Provided text:

---

So, I can talk about the influence of the book later but more directly in response to your question: No, I do not think that anything fundamentally has changed in my approach to the Qur’an or the fundamental issues that I try to present in that text. I basically use the argument that the Qur’an is a living text that it can only be understood in context but that this does not mean that all contextual readings are equally valid. And I never spoke about an authentic meaning; I always spoke about greater authenticity and the whole notion that greater authenticity lies with the marginalized that is still very much at the heart of my theological approaches. So the project to rethink Islam: yes, the project to understand the Qur’an as a living text: yes; but it has a particular resonance and a particular legitimacy when it is read from the margins. And at that time the margins for me, the dominant margins was race and racism and the struggle against apartheid.

---

Data items:
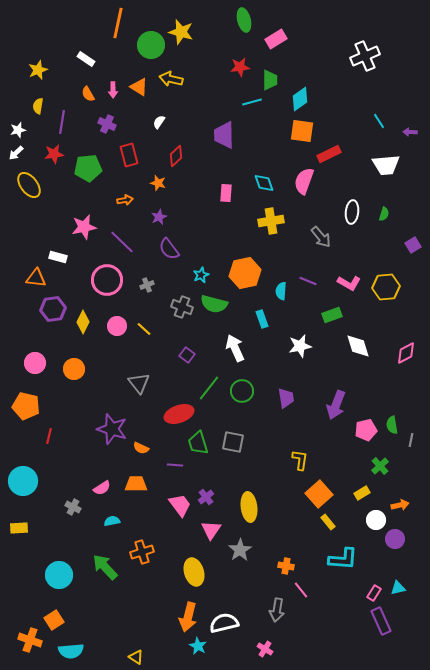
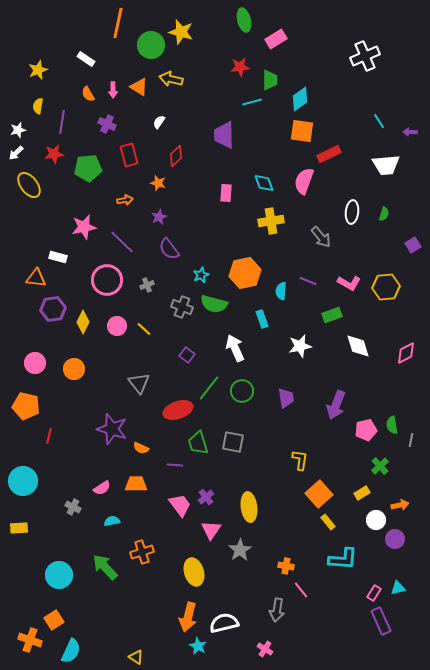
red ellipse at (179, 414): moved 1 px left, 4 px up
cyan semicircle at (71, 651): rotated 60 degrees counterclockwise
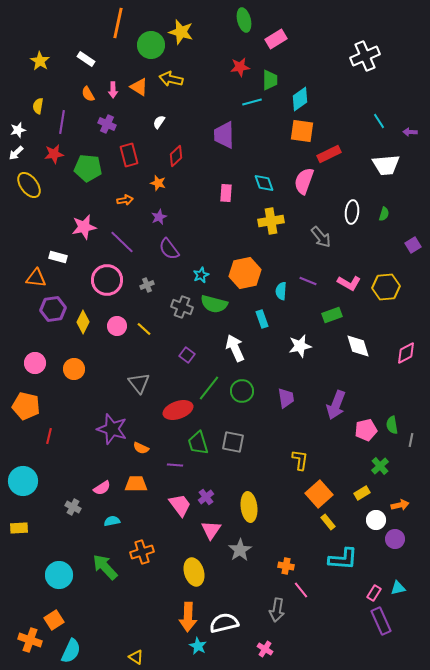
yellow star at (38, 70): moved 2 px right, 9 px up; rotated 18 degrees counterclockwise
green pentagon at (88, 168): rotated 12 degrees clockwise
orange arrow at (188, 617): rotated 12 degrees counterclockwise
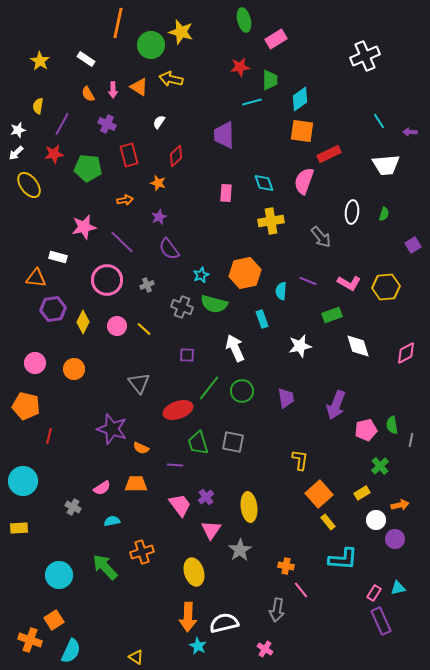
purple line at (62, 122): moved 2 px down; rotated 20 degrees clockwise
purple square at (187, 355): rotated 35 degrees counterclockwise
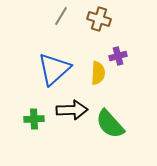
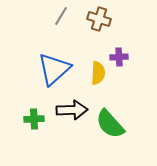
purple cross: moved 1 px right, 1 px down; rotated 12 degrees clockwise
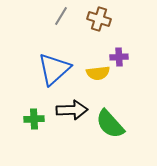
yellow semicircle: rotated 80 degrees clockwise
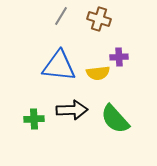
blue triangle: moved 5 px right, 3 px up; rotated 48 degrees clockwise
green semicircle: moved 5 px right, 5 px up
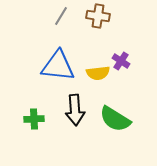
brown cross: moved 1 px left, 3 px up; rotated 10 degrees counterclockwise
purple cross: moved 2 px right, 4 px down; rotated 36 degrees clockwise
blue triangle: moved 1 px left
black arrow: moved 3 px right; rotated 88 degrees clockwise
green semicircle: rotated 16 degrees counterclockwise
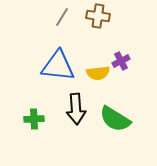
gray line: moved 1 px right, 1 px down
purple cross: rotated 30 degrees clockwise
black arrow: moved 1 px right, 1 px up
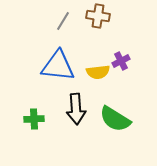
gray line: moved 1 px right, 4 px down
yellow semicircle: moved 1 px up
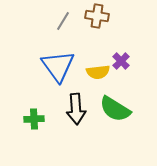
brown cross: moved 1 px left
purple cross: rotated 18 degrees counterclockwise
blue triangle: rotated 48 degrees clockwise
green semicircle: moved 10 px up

---

Your objective: Using the passage on the Qur'an, explain in one to three sentences why the speaker holds that reading the Qur'an from the margins carries particular legitimacy. These lines have nothing to do with the text.

Output of the exercise: The speaker holds that greater authenticity lies with the marginalized, an idea still at the heart of the speaker's theological approaches. So although the Qur'an is a living text understood only in context, not all contextual readings are equally valid, and a reading from the margins has particular resonance and legitimacy.